**RECORD EXCERPTS:**
┌──
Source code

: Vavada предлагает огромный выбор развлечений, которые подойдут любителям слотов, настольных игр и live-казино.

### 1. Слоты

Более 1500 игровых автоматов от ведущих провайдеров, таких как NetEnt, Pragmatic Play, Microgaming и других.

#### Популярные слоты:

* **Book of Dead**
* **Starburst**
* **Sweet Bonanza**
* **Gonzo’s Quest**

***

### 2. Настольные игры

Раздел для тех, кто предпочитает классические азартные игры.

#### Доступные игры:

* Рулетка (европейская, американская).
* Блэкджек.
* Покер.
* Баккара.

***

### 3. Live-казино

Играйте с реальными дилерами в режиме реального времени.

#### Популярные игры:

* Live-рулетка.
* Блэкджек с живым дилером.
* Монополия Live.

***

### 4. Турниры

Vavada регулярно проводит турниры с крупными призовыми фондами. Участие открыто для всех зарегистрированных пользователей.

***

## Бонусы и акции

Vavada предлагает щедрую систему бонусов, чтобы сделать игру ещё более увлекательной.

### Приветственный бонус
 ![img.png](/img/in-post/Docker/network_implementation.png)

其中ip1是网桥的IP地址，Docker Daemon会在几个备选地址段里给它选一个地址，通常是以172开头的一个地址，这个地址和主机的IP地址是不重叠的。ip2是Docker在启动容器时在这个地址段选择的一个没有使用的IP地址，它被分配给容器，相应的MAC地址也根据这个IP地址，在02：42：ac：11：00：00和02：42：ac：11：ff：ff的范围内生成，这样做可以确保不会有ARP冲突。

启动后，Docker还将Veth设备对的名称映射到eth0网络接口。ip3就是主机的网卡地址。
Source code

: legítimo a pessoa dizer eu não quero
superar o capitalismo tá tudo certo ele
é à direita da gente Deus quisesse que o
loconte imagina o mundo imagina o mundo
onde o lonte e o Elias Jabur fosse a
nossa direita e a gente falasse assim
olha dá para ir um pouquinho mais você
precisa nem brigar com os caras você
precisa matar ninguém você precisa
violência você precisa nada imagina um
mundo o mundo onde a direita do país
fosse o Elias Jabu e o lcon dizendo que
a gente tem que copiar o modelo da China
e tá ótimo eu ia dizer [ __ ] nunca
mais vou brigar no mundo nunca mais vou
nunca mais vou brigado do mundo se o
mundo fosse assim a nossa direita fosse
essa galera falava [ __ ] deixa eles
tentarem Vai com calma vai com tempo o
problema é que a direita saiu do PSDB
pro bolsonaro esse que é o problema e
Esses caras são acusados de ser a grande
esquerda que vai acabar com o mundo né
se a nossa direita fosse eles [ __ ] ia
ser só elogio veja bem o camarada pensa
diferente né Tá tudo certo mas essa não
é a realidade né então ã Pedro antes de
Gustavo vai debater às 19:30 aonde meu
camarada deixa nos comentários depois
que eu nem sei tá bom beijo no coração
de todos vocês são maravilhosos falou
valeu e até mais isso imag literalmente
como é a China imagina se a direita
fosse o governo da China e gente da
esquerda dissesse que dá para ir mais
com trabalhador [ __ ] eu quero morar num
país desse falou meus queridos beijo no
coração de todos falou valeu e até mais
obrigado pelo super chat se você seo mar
└──
**GOAL OF THE EXERCISE:** Copy every line of the listing containing the string "eles".

**RESPONSE BOX:**
essa galera falava [ __ ] deixa eles
se a nossa direita fosse eles [ __ ] ia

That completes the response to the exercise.